= Beginning of Section =
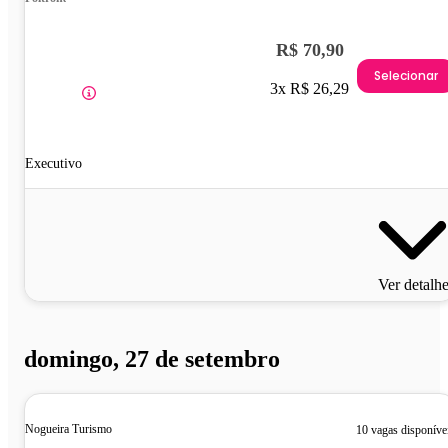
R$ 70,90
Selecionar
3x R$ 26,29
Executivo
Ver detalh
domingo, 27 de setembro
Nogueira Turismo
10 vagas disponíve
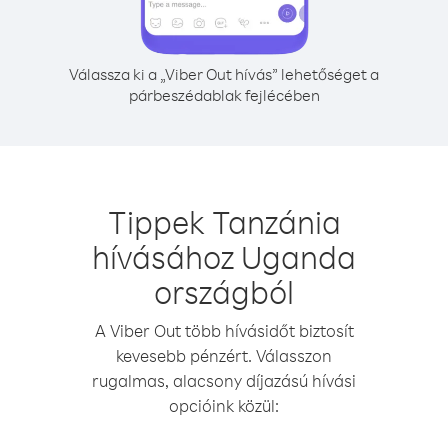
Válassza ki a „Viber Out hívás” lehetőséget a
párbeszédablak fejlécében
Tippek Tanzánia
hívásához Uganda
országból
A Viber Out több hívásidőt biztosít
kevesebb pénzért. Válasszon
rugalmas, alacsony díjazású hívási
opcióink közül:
= End of Section =
= Beginning of Section =
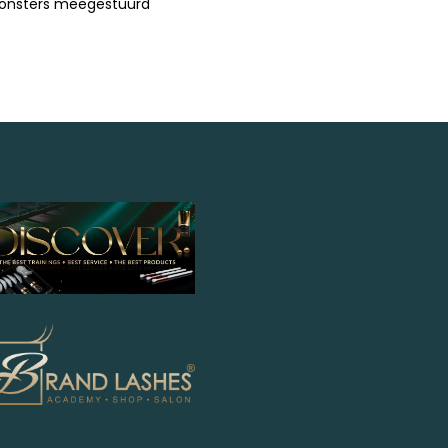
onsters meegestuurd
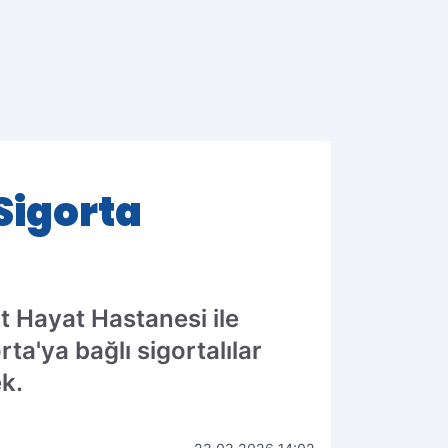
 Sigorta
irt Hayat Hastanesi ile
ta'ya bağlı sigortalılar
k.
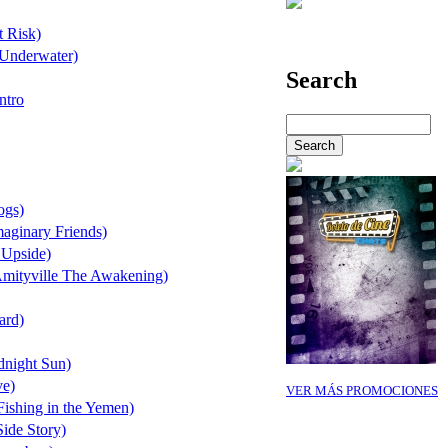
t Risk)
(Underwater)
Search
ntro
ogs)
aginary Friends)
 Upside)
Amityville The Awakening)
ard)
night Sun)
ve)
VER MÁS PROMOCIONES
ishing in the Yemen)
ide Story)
= End of Section =
= Beginning of Section =
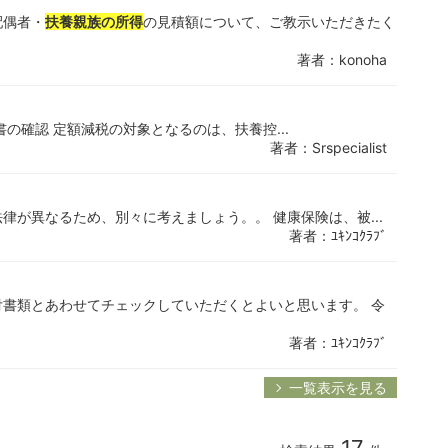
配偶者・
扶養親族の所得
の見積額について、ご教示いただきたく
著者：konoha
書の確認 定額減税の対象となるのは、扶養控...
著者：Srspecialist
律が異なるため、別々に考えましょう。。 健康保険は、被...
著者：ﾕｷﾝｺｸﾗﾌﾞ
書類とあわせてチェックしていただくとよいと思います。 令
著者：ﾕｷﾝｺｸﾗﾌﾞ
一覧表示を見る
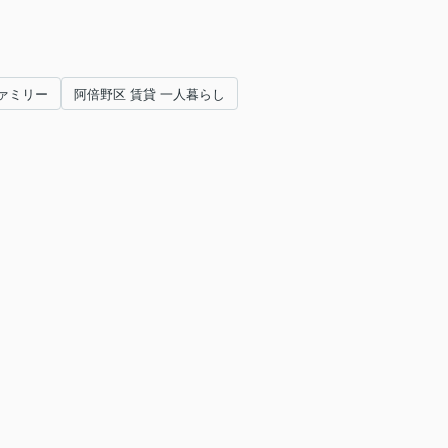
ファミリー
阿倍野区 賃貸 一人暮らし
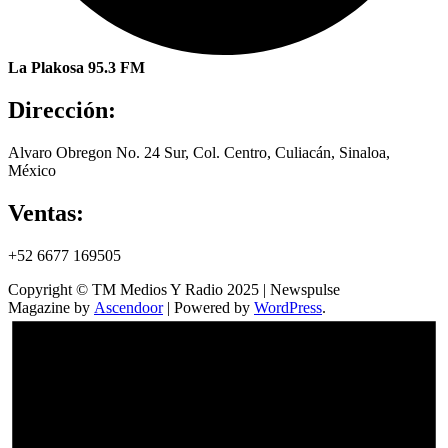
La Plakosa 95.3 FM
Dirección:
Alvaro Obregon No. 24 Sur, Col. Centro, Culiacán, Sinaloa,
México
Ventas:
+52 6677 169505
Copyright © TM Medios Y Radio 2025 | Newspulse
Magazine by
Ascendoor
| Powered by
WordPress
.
= End of Section =
EXERCISE REQUIREMENTS
Please report each line in the entries above that contains the word "Viber", copying every such line in full.

WRITTEN ANSWER
Válassza ki a „Viber Out hívás” lehetőséget a
A Viber Out több hívásidőt biztosít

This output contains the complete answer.